LONDON (Reuters) - Ukraine will look at whether it needs to buy back or rework the terms of the GDP-linked bonds it used to sweeten its 2015 debt restructuring, the country’s finance minister said on Monday.
Ukraine threw in $3.6 billion (2.74 billion pounds) in GDP warrants - bonds indexed to economic growth - to boost the appeal of its restructuring which forced investors to write off 20 percent of the original value of their holdings.
The move was seen as particularly attractive as Kiev made one crucial omission: unlike other warrant issuers, it did not put a cap on future payouts, possibly making itself liable for big annual payouts after 2025 when other payments limits expire.

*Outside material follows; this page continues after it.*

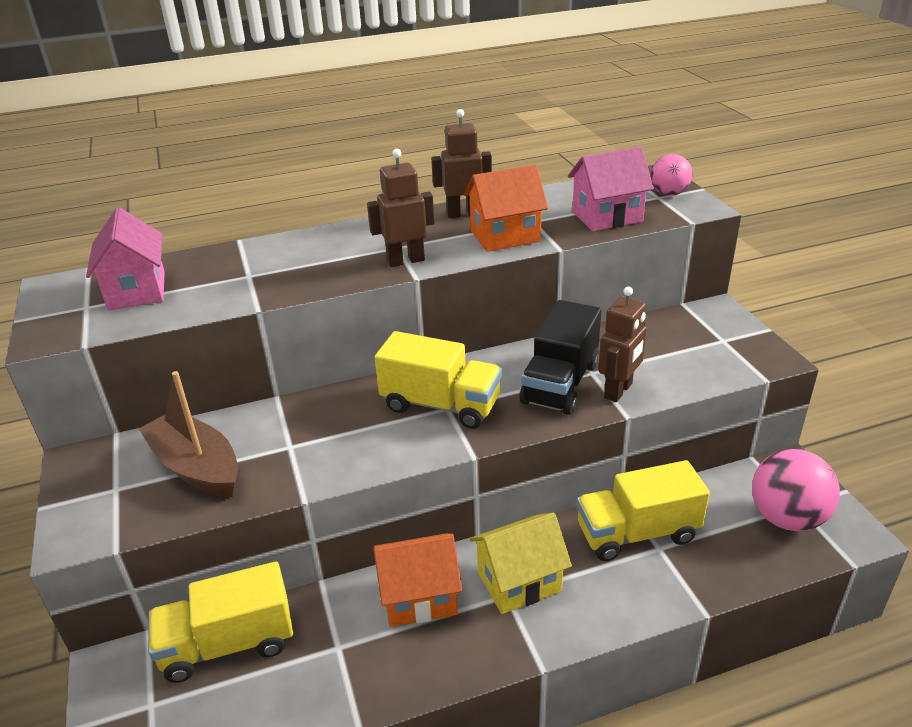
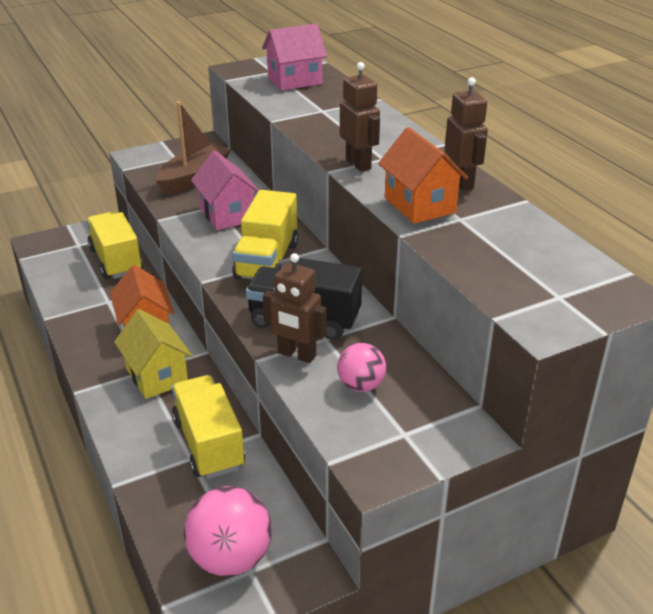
camera: 80 degrees right, 0 degrees up
pink house [568,147,654,231] -> pink house moved to [191,150,259,230]
pink ball [651,154,693,196] -> pink ball moved to [337,343,386,392]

“We have developed a medium-term debt strategy and within this we are open to considering all options including our own GDP warrants,” Finance Minister Oleksandr Danylyuk told Reuters in an interview.
“But if and when (we do this) is will depend on the situation. We keep our options open.”
GDP warrants have been used in other debt restructurings, notably by Argentina in 2005 and Greece in 2012.
The idea is to give a country breathing space, allowing it to pay less during an economic slump by promising investors a bigger slice of future growth.
Ukraine’s warrants pay no regular interest but they kick in once the country’s nominal GDP exceeds $125.4 billion and annual growth hits 3 percent.
Payouts are subject to a complex formula but, put simply, holders are entitled to a sum equal to 15 percent of any economic output achieved above this growth threshold, adjusted for inflation.
So should the economy expand 4 percent or more, holders will take away no less than 40 percent between them of national wealth created above that higher level from 2025 up until 2040 when the bonds expire. FACTBOX:
To illustrate what Ukraine might face, analysts at Neuberger Berman calculate that a $120 million payout in 2021 in a scenario where 2019 growth is 3.5 percent, would leap to $1.6 billion if growth was a stronger 6 percent instead.
The bill would be even bigger without the payout cap that lasts only until 2025, somewhere around $2 billion, they say.
Danylyuk said the finance ministry was also looking at other options as part of its funding review plan, including issuing bonds in its local hryvnia currency again.
“We are also working on bringing the international investors to our local debt market.
“This is a priority for us. We are not talking about years, we are talking about months,” he added.